Written tasks:
1/ From the passage on perturbations, reproduce the text from "Perturbation magnitude, duration, and" up to and including "the selected entries.".
2/ List the three ingredients that the passage on perturbations says define a perturbation.
3/ In the passage on perturbations, what is a perturbation with a duration of one projection interval called?
*** Passage ***
In an unperturbed model, \(\mathbf{A}_t = \mathbf{A}\). In a perturbed model, selected matrix elements are temporarily reduced.

Perturbation magnitude, duration, and recurrence

A perturbation is defined by three ingredients.

The first is magnitude, \(m\), which is the proportional reduction applied to the selected matrix entries. If a matrix element is \(x\), the perturbed value is

\[ x \longrightarrow (1 - m)x. \]

Thus, \(m = 0\) means no perturbation and \(m = 1\) means a complete reduction of the selected entries.

The second is duration, \(d\), which is the number of consecutive projection intervals during which the perturbation remains active. A duration of one projection interval is a pulse perturbation. Larger values correspond to press-like perturbations.

The third is recurrence. In the paper this is described in terms of frequency, usually denoted by \(\nu\). In the R implementation the direct simulation argument is period, which is the number of projection intervals between the start of consecutive perturbation events. The helper function perturbation_grid_from_frequencies() converts frequencies into periods.
*** Data listing ***
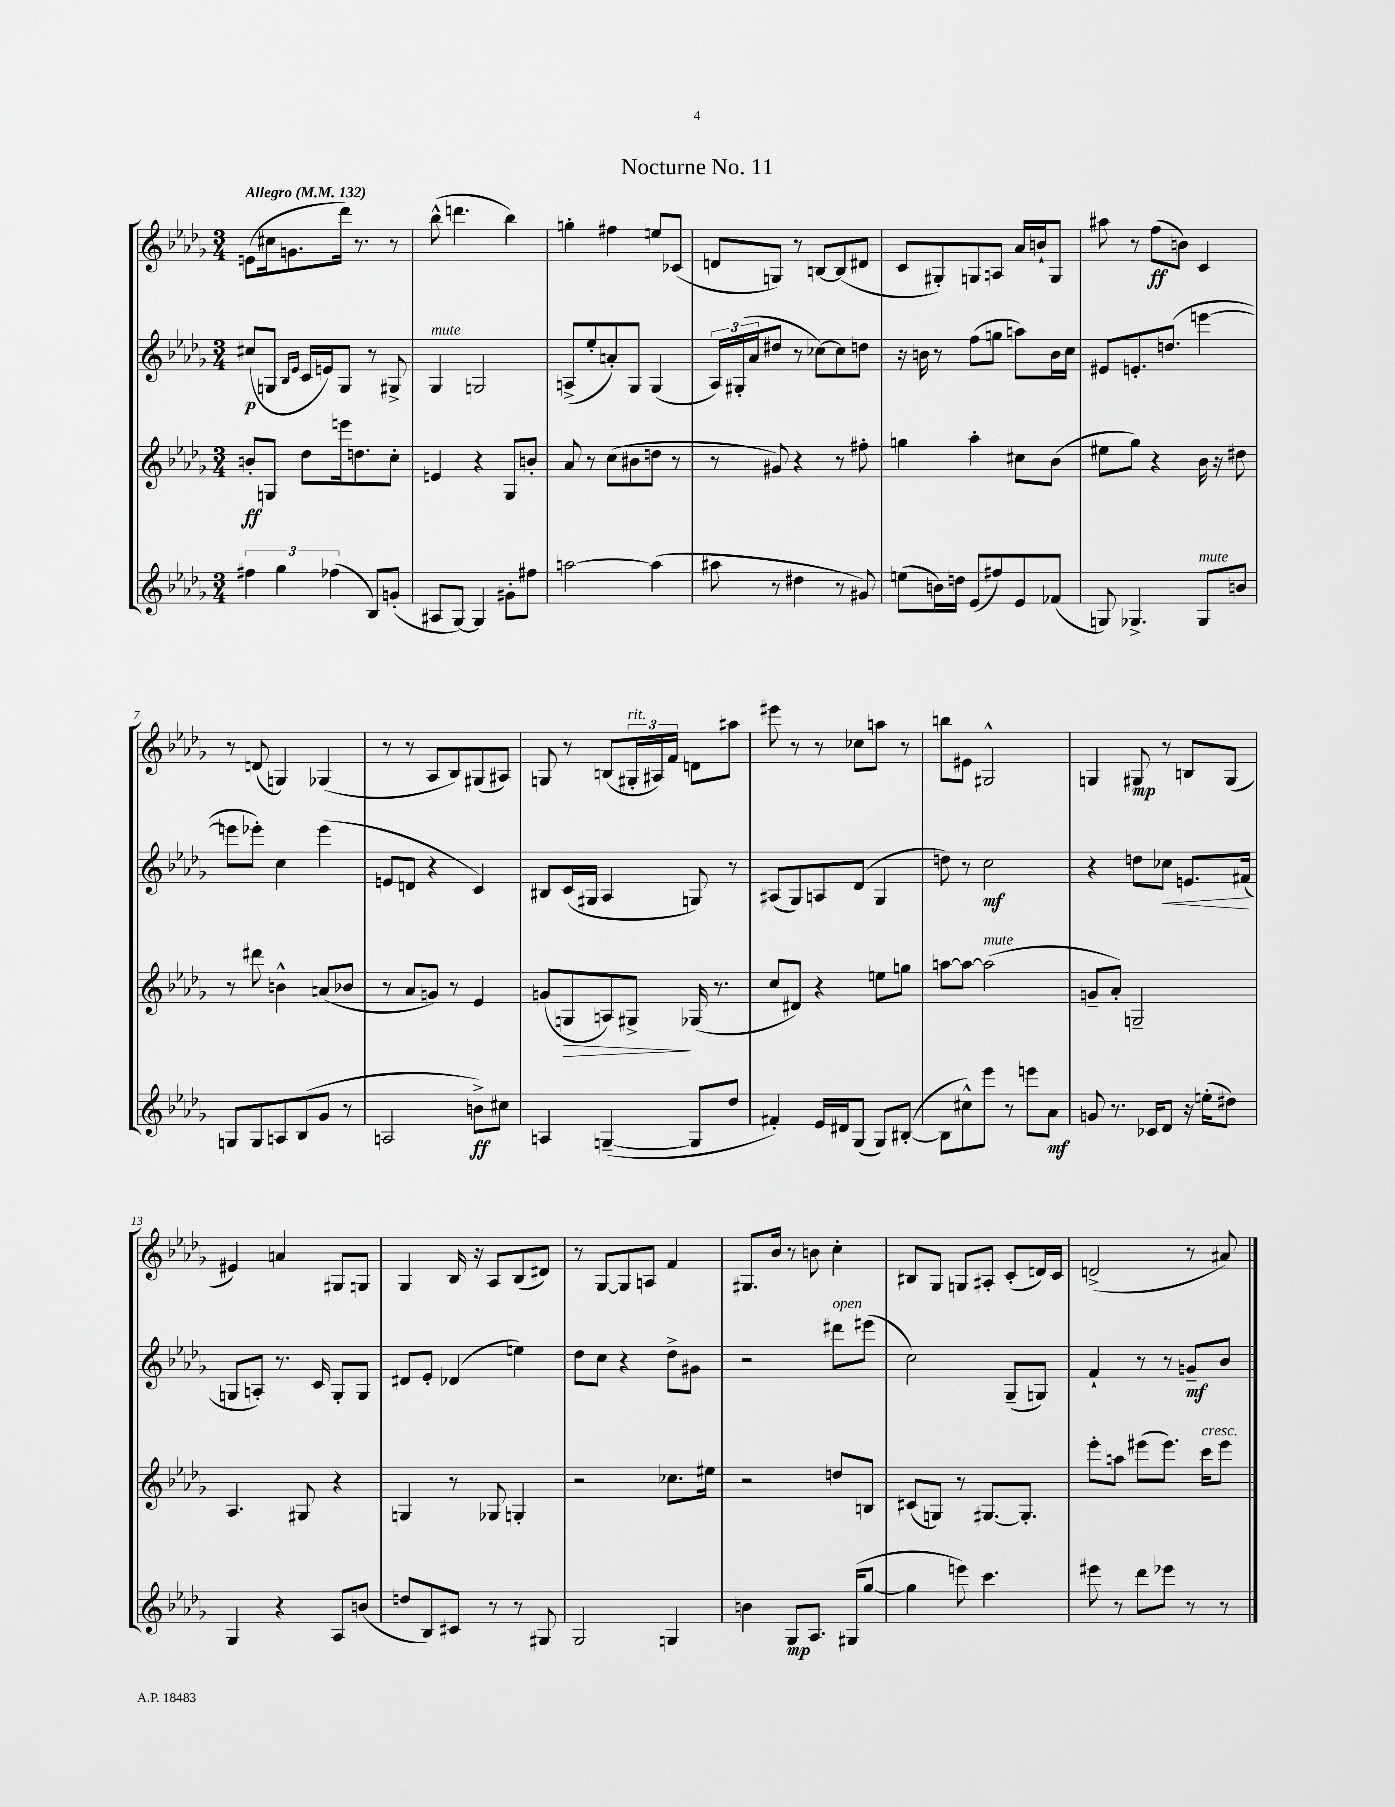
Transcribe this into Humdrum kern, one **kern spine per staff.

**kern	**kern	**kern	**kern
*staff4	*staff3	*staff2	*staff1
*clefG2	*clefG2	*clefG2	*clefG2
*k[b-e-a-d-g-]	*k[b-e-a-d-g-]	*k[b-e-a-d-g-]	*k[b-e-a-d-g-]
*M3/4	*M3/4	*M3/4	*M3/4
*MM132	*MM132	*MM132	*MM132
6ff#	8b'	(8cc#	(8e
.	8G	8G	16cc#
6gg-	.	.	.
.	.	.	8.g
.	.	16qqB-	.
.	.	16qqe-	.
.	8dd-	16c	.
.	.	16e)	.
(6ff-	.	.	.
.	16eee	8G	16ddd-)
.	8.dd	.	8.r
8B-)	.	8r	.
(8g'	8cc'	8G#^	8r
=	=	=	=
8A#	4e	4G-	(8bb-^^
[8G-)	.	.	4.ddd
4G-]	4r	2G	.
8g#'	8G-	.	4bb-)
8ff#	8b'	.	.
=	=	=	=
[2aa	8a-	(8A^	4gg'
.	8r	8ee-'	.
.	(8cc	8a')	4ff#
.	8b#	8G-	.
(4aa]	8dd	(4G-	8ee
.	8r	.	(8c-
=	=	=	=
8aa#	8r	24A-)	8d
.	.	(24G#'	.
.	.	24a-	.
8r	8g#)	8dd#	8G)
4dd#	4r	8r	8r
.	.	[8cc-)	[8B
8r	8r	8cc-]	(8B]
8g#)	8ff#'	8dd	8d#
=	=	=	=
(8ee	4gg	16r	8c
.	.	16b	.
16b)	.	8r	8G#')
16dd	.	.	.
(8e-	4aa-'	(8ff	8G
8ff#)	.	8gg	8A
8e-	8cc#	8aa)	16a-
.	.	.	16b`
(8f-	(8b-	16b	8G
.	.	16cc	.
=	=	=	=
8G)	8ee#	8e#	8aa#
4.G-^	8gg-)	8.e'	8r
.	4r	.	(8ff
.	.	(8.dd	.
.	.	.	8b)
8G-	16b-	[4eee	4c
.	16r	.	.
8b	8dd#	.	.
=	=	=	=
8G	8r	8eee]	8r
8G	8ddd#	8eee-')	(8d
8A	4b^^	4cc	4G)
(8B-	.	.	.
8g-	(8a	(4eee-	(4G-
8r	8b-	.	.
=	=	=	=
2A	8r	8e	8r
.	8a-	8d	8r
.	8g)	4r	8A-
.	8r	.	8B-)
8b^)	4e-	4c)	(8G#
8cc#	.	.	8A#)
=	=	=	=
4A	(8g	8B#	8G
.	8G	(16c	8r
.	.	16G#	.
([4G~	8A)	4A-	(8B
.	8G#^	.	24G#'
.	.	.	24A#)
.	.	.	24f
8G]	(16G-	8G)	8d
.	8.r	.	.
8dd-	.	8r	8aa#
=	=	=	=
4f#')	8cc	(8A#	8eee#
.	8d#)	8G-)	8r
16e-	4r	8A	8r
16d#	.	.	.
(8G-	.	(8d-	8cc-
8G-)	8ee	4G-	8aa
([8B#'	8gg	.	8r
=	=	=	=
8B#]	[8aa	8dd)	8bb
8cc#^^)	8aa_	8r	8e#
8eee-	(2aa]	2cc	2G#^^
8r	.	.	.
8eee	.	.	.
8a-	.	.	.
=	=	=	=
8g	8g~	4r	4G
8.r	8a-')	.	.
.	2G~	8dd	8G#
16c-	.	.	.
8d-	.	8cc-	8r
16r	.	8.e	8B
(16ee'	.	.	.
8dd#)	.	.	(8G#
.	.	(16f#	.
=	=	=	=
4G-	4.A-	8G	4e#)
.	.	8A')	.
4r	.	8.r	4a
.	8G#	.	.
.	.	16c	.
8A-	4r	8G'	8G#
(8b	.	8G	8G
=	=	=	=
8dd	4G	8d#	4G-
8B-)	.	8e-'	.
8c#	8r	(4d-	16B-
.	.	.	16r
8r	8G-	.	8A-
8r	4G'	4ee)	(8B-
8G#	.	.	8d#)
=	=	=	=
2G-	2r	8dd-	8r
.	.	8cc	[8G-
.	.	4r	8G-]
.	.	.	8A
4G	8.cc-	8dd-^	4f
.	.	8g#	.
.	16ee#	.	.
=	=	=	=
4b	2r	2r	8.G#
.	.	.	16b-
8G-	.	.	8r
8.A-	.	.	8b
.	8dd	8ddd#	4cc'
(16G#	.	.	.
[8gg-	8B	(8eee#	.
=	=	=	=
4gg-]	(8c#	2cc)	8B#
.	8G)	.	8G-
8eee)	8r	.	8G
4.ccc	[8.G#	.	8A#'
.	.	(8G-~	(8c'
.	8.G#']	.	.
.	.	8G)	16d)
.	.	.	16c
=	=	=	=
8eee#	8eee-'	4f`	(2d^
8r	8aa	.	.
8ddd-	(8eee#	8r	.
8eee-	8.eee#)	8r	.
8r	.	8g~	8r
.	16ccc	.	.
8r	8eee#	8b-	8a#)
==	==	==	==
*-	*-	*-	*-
***
Task-by-task solutions:
1/
Perturbation magnitude, duration, and recurrence

A perturbation is defined by three ingredients.

The first is magnitude, \(m\), which is the proportional reduction applied to the selected matrix entries. If a matrix element is \(x\), the perturbed value is

\[ x \longrightarrow (1 - m)x. \]

Thus, \(m = 0\) means no perturbation and \(m = 1\) means a complete reduction of the selected entries.

2/ Magnitude, duration, recurrence

3/ A pulse perturbation.